A nova transação extraordinária editada pela PGFN possui como objetivo auxiliar os contribuintes com débitos inscritos em dívida ativa a superar os efeitos causados pela crise causada pelo coronavírus (COVID-19), permitindo a manutenção da empresa e dos funcionários, além de assegurar que a cobrança efetuada pela PGFN seja realizada de forma menos gravosa ao contribuinte.

Todos os contribuintes podem aderir à Transação Extraordinária?

Infelizmente, nem todos os contribuintes poderão aderir a nova transação extraordinária.  O contribuinte que pretende fazer à adesão passará por três etapas classificatórias, que vão desde a apresentação de informações cadastrais e fiscais, até a comprovação de redução de faturamento e classificação dos débitos. Além disso, a dívida passará por uma análise a fim de que se verifique qual o grau de recuperabilidade.

Quais são os requisitos?

A PGFN irá analisar o grau de recuperabilidade do débito. A recuperabilidade é feita através da análise: (i) da situação econômica do contribuinte; (ii) da capacidade de pagamento e; (iii) classificação do débito inscrito em dívida ativa:

Quais são as modalidades da Transação Excepcional?

Poderão ser inseridos na transação extraordinária débitos inscritos em dívida ativa objeto de execução fiscal, parcelamento rescindido, com a exigibilidade suspensa ou não até o limite de R$ 150.000.000,00. Os débitos classificados como irrecuperáveis ou de difícil recuperação poderão ser parcelados em até 84 parcelas com reduções de até 100% de juros, multa e encargos, que incidirão sobre o valor consolidado individual de cada inscrição em dívida ativa na data da adesão, conforme quadro abaixo:

Como fazer a adesão?

  • A adesão será realizada pelo site do Regularize;
  • O prazo de adesão vai de 1/07/2020 a 29/12/2020;
  • Como de praxe, nas certidões de dívida ativa parceladas o contribuinte deverá desistir do parcelamento;
  • Nas inscrições objeto de discussão judicial, o contribuinte deverá comprovar a desistência das ações, impugnações ou recursos, com o consequente pedido de extinção. Os pedidos de desistência deverão ser apresentados no Regularize no prazo de 90 dias contados da adesão;
  • A adesão fica condicionada ao pagamento da primeira parcela. As parcelas serão calculadas com acréscimo dos juros Selic.
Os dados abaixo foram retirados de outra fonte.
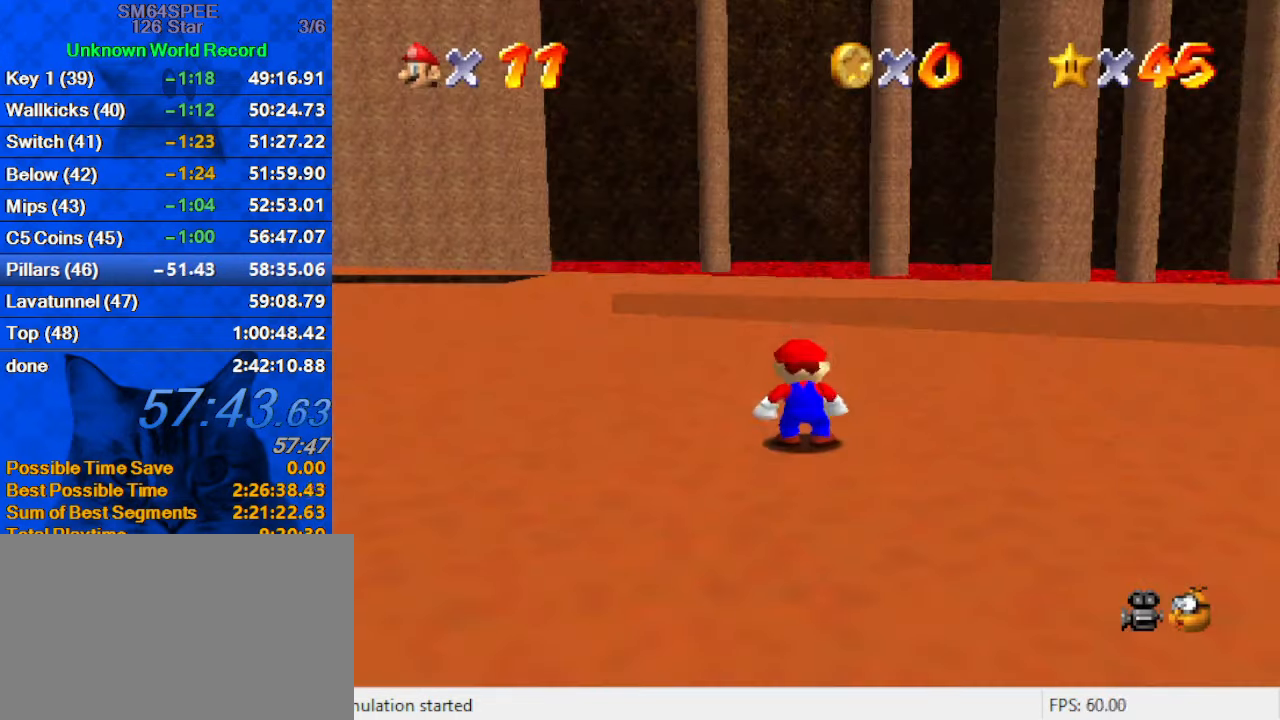
{"keys": ["left", "up"], "events": [[500, "left", "down"]]}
Todo o procedimento de adesão está previsto a partir do artigo 10 da Portaria nº 14.402/2020. Um ponto que julgo importante ressaltar é que, dentre as informações prestadas pelo contribuinte, está prevista a obrigatoriedade de informar a quantidade de funcionários, valor de bens, direitos e obrigações existentes no mês anterior à adesão, além de ficar obrigado a prestar os esclarecimentos que a PGFN julgar necessário mensalmente ou sempre que for solicitado.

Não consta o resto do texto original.